You asked, "Why would an angel need a sword?" "What does the sword represent?" An angel wouldn't "need" a sword, as if he were impotent without it. But so what? God sovereignly chose for him to wield a flaming sword, not only to keep Adam from the tree of life, but also to dramatically illustrate His wrath and judgment against sin. I don't see anything mutually exclusive about those two aims.

Ok, now I'm done with my rant, let me get back to that dar snake handlin!!! :-)

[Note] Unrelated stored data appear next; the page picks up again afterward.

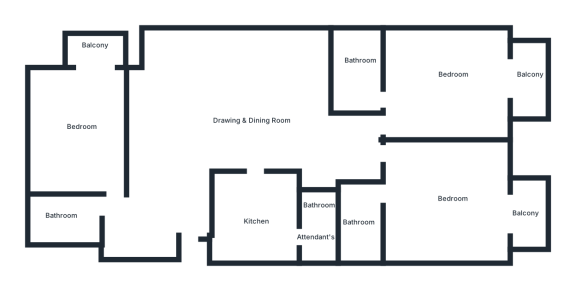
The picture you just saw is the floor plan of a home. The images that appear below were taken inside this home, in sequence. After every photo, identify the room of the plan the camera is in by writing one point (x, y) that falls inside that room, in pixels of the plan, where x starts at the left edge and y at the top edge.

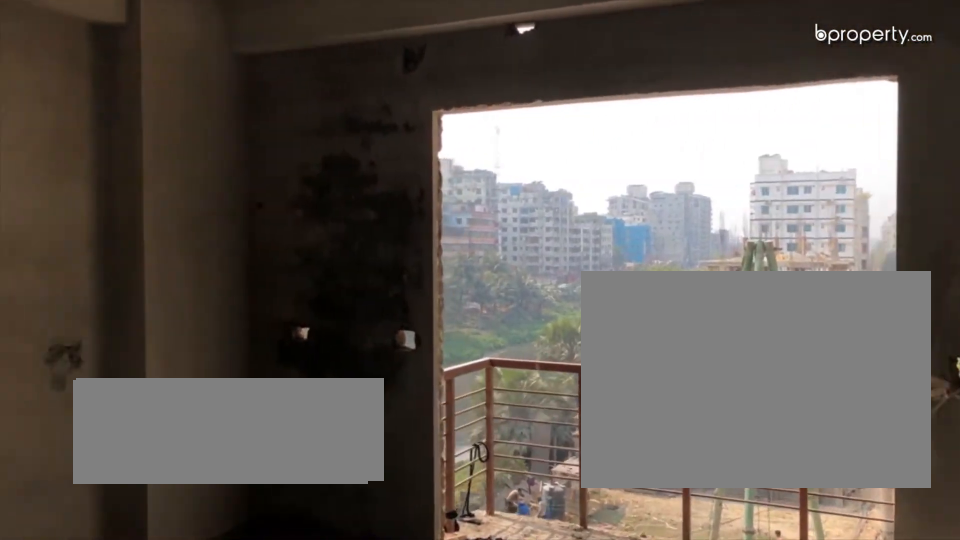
(449, 85)
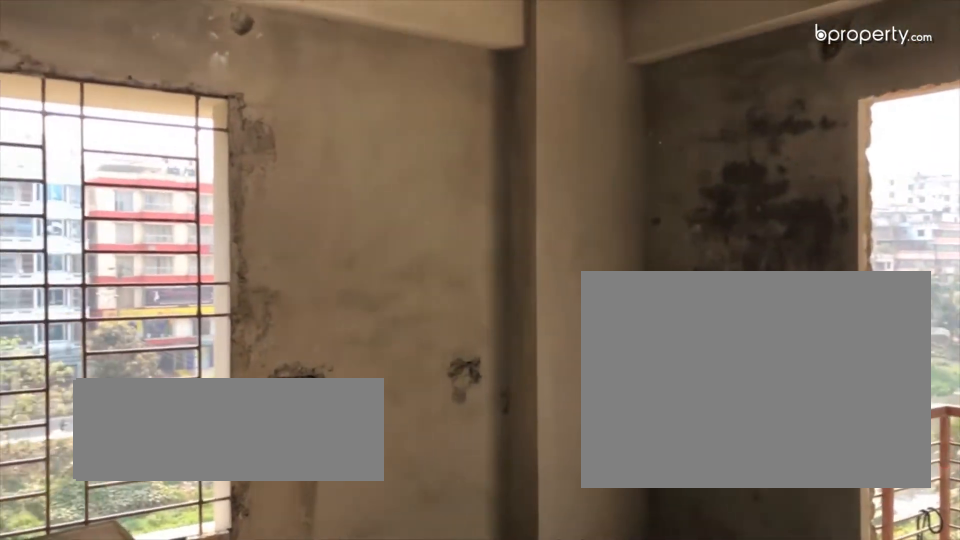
(449, 85)
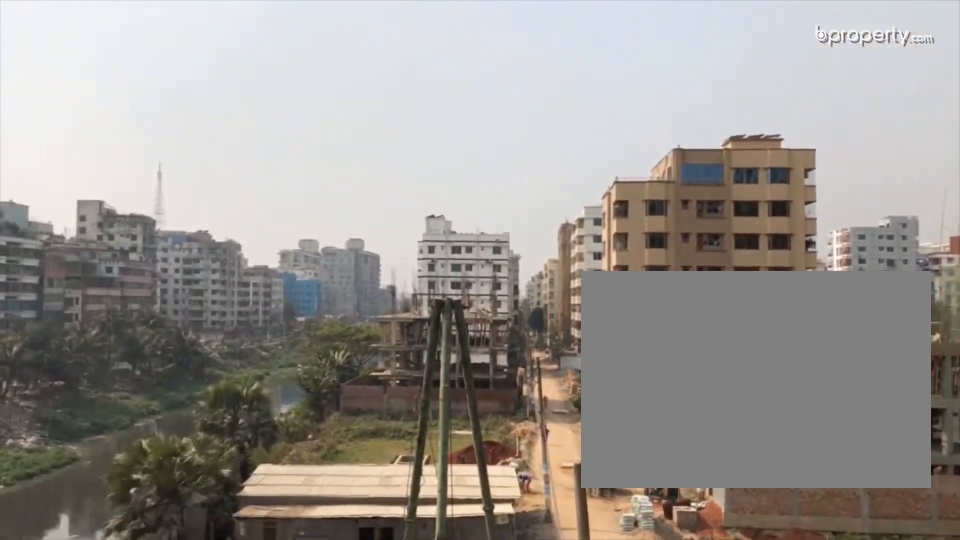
(529, 81)
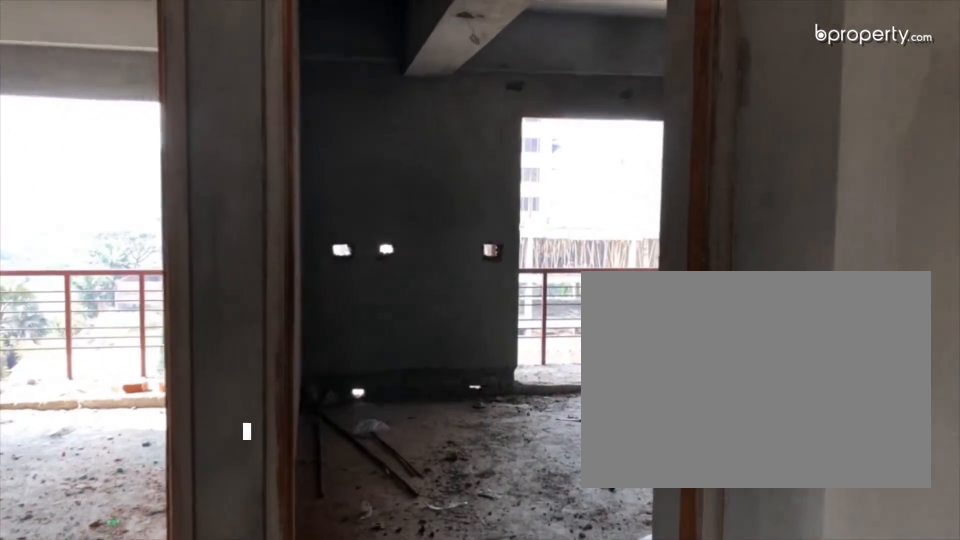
(387, 156)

P.S. Nathan, thanks... Now all I want to do is eat Nachos and drink Beer! :-)

John D. Chitty said...

:-)
What a relief! I was a little nervous when I saw how many more comments had come after my last one!

Jeph said...

Not only did the angel not need a sword, but God didn't need an angel to guard the path back to the Garden. Certainly, both the angel and his sword were there for Adam and Eve's sake, as well as ours. When we consider it for our sake, we can look at this narrative and fairly easily understand the meaning. The angel wields a sword, because sin has created a violent expulsion of man from God's presence, and the only way back to that presence is by the shedding of blood. But, what about Adam and Eve? Would they have understood what the sword meant, and how it could have been used? This is similar to the question, "how did Adam and Eve know what it meant to die?" I think we can make a safe assumption that God created them with sufficient wisdom to know things. So, just as they would know, to a certain degree, what death was, they very well could have understood what a sword was, though it was the first one they ever saw.

Another question along these lines - Why was the sword on fire?